A assessora sinaliza as
mudanças que vêm ocorrendo, entre as quais, a ocupação feminina nos 14
sindicatos que compõem o Polo, chegando a ter participação de 50% de homens e
50% de mulheres na Coordenação Executiva do Polo. “Percebemos que as lideranças
masculinas estão sensibilizadas. Mas é um processo de luta contínuo. A
revolução não está pronta. Temos muitos avanços, ora retrocessos, mas a marcha
segue em frente”, declara. Para Marcio, coordenador do programa de Agricultura
Urbana, a visão machista prevalece na sociedade, apesar dos avanços
conquistados. “Aos poucos é preciso que as mulheres ocupem mais espaços nas
associações, nas igrejas, nas cooperativas. É preciso que os homens reconheçam
o papel das mulheres e que as próprias rompam com as relações de subjugação, de
exploração, e de falta de reconhecimento”, complementa.
Adriana acrescenta a
experiência da última Marcha que foi capaz de envolver no processo de
preparação a Secretaria de Educação para formação de professores da zona rural.

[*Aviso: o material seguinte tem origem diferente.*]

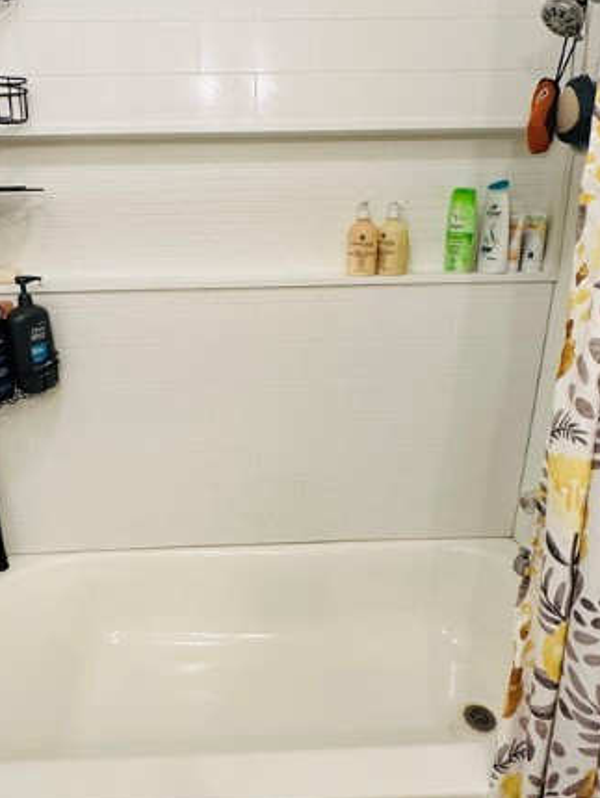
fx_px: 577
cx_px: 249
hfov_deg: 54.6
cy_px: 364
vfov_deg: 69.2
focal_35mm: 25
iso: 160
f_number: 2.2
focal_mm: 2.22
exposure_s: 1/120
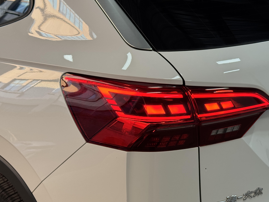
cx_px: 159
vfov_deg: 22.9
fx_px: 497
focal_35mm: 64
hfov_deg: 30.2
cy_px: 122
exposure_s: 1/121
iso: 50
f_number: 1.78
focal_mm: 6.76
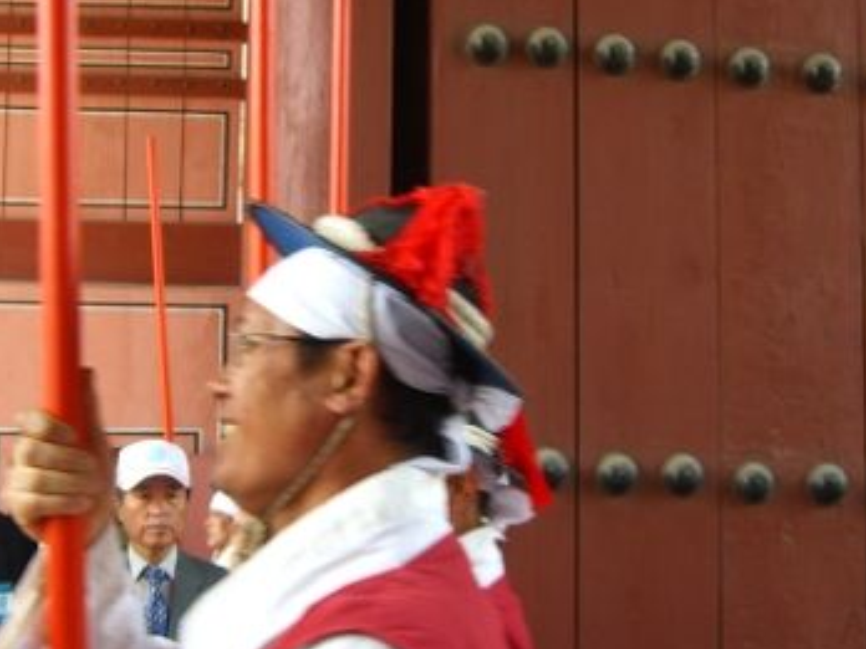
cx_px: 319
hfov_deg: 27.3
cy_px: 354
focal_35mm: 71
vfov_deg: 20.7
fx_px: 1776
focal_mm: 7.9
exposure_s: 1/100
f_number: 2.8
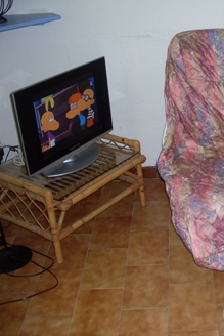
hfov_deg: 23.9
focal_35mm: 54
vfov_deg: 36.9
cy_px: 169
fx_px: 503
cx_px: 226
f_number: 2.8
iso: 100
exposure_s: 1/45
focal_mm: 6.3
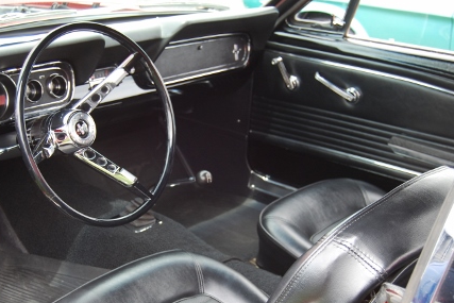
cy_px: 204
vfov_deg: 21.5
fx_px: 795
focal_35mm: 63
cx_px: 173
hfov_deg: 31.8
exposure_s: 1/80
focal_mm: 28
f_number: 4.5
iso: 200
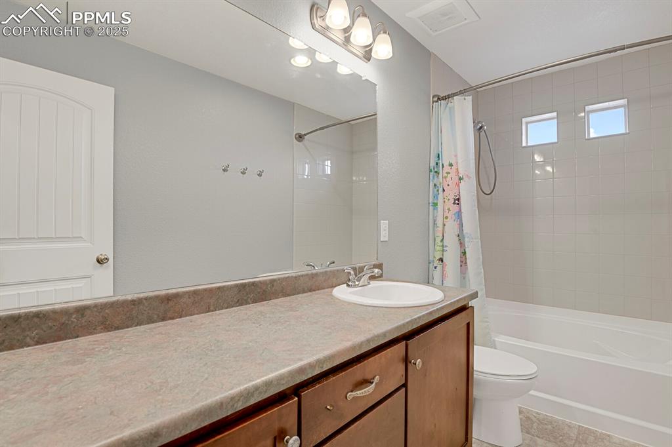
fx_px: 317
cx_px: 336
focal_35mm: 17
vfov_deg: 70.4
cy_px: 224
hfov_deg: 93.3
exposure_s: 2.5
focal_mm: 17
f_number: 8
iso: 250
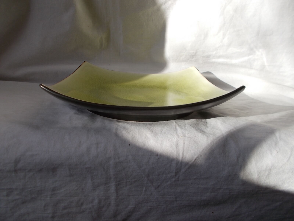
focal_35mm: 26
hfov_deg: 67.3
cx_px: 147
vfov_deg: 53.1
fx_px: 221
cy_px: 110
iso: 80
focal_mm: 4.6
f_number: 3.2
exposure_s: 1/400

Com isso, levam-se para a sala de aula os temas pertinentes à realidade das
agricultoras. Outra parceria importante é com o Centro de Referência da Mulher
para encaminhar casos de violência doméstica. “Como resultado claro desse
trabalho, as mulheres passam a enxergar que elas têm direitos e não mais
aceitam uma vida marcada pela violência”, conclui.
Com base em pesquisas
sobre o campesinato, a presidenta do Consea, Maria Emília, demonstrou que a
distribuição do produto do trabalho tende a ser mais igualitária nos sistemas
agrícolas, como o modelo agroecológico, em que a mulher participa das decisões
do planejamento e da forma de dispor os produtos. Ela também apontou evidências
de que quando se amplia a geração de renda familiar com presença feminina,
aumenta as opções estratégicas, criando-se, assim, condições para que elas
tivessem maior autonomia e poder de decisão.
De acordo com a
pesquisadora em desenvolvimento sustentável, Emma Siliprandi, a invisibilidade
feminina na agricultura familiar está vinculada às formas como se organiza a
divisão sexual do trabalho e de poder no modelo de produção industrial, em que
o homem comanda a unidade produtiva. Embora as agricultoras trabalhem no
conjunto da atividade (preparo do solo, plantio, colheita, criação de animais,
transformação de produtos e artesanato), só são reconhecidas pelas atividades
consideradas extensão do seu papel de esposa e mãe (preparo dos alimentos,
cuidado com os filhos). E, ainda assim, como status inferior, não tem o mesmo
peso das ocupações masculinas.
O reconhecimento da mulher
na produção de alimentos vem sendo reivindicada e discutida com maior
abrangência tanto nas organizações da sociedade civil, entidades
intergovernamentais e Estado. Em junho de 2015, foi realizado o Seminário Regional
de Agroecologia na América Latina e Caribe, que resultou num documento
oficial com compromissos de fortalecer a produção familiar, camponesa e
indígena, além da segurança alimentar por meio da agroecologia. As mulheres e
os jovens foram apontados como os guardiões da biodiversidade, especialmente
das sementes e das raças crioulas.
Essa é uma luta
constante, em que as mulheres, tal como escreveu Cora Coralina, vão descobrindo
as muitas mulheres que convivem numa só. É a roceira, a doceira, a gestora do
ambiente, a empoderada, a militante, a engajada, a guerreira, a batalhadora e
vencedora, que estão sempre em marcha.